If I had tried to run away, if I had tried to walk away, or if I had even stood still, he would have been after me. Doubtless it is a question of what fraction of a second exists between the time the eye sees and the time the brain registers; but that split second, that flash of the dark world, is the quarry's only chance. The only chance is to walk straight up to the devil and pull his whiskers.
The gate of 'The Larches' was less than five feet away. As Dennis looked up I strode towards it, turned boldly in at the gate with my bundle held in front of me, and almost ran into him.
'Why don't you look where's you're going?' I snarled.
'Laundry!' I added, and thrust the bundle at him.
This was too much.
'I don't want the sanguinary copulating laundry,' howled
Dennis, who had been under a great strain that night. 'Laundry,' I persisted. 'For Mrs. M'Corseter, Valley Road. She said it was urgent.'
Dennis was so angry that, when he blew the police whistle, even the blast had a shaky querulousness. Through the hall door, half open, I could see the sergeant, followed by Bowers and Mrs. Antrim, going to cover the back door; if they turned round, it was nemesis and clink. I had to keep my voice to a hoarse plaintive mutter of the same sort. I thought of attempting to alter my countenance in that fashion which police tradition attributes to Charles Peace, but I decided on the value of artistic restraint. Although Dennis was momentarily off-guard, he might not care for the spectacle of a laundryman snaking faces at him in the front garden.
'Next door, he snapped. 'She would,' he added, apparently referring to Mrs. M'C. 'Clear off! — stop a bit! Have you seen.?'
I said I hadn't. 'But here! What do you fellows want to go crawling about on the roofs for? I saw a policeman climbing up on that there roof,' I declared in an aggrieved tone, 'and'
'Ah!' said Dennis. 'Clear out, now!'
It was about time, since two more of the Law were coming up the street in the other direction. Dennis had turned towards the house to impart the intelligence that the fugitive had taken to the sparrow-tops, confirming their belief of his presence in the house. Those who were approaching on the pavement seemed to be within earshot, so I counted on the belief that they had heard Dennis's, 'Clear out!' Forgetting Mrs. M'Corseter's, I turned away and strolled off in the opposite direction from them, whistling.

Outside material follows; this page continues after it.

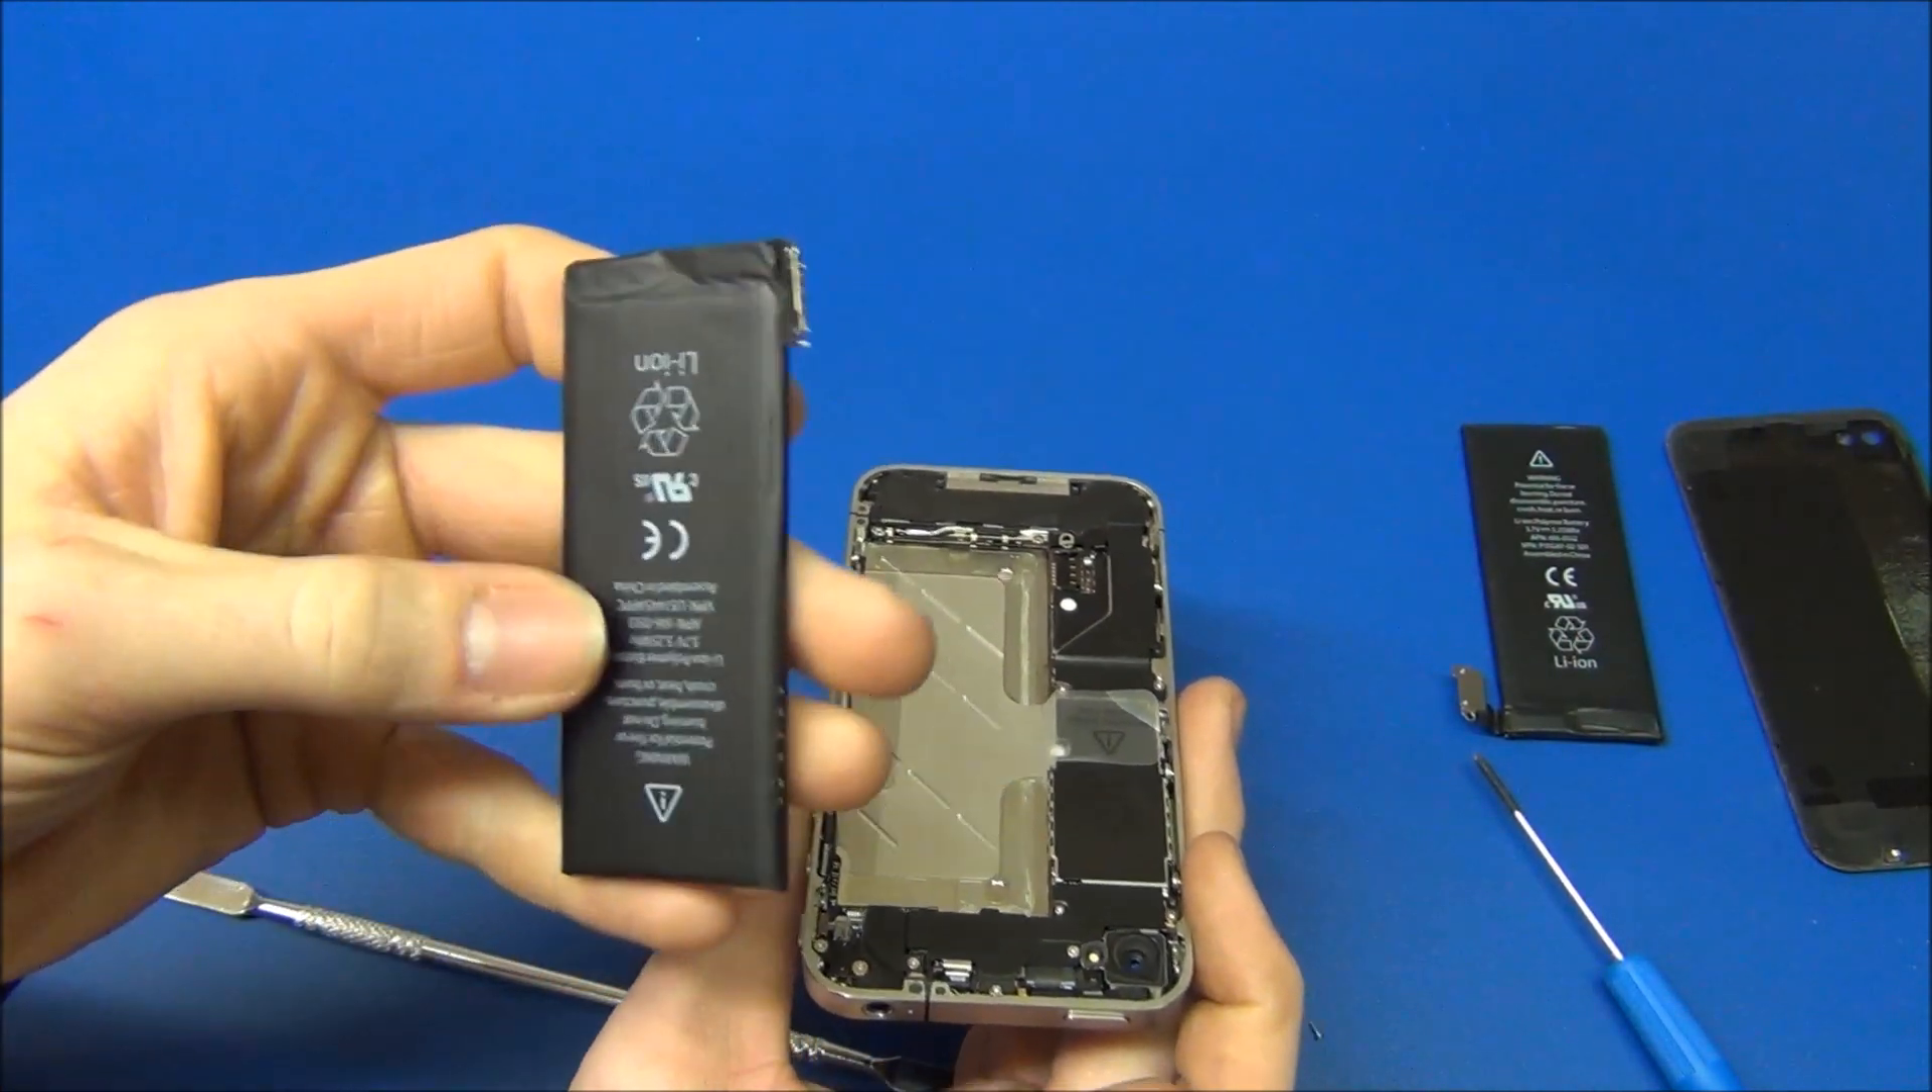So the old battery has come out and let's just put in the new one.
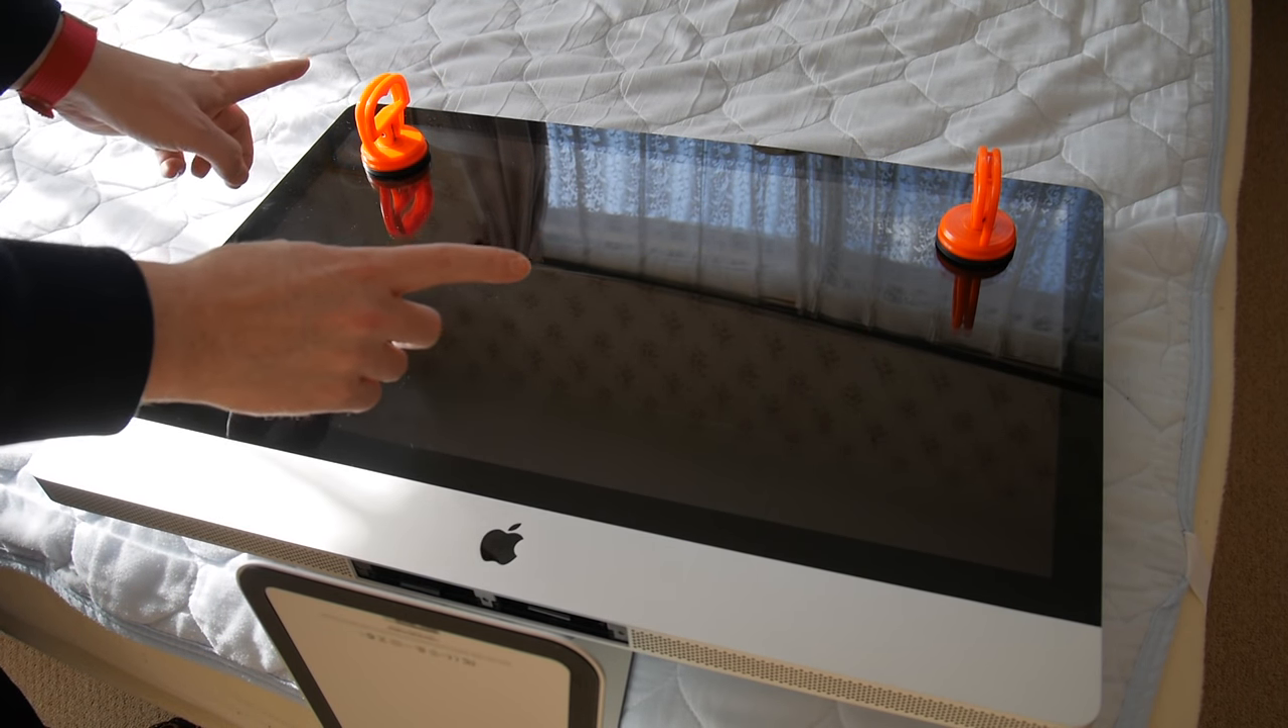So, now we're going to need to take off the glass. I've got my suction cups on there.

The seconds lengthened, but there was no sound of pursuit. I expected it, since matters would be clear enough if they should happen to spot that open window behind the shadow of the larch: yet there was no noise at all except a stir and mutter. Nobody else was in the street. Nevertheless, at any minute I might encounter another scouring-party, and they would not be in the same frame of mind as P.C. Dennis. I walked not too hurriedly, in the direction away from Liberia Avenue, breathing deeply of the night air and revolving murderous plans which concerned H.M. Just as a church-clock struck eleven somewhere to the west, I came to an intersecting street and saw what I had hoped for: a telephone-box.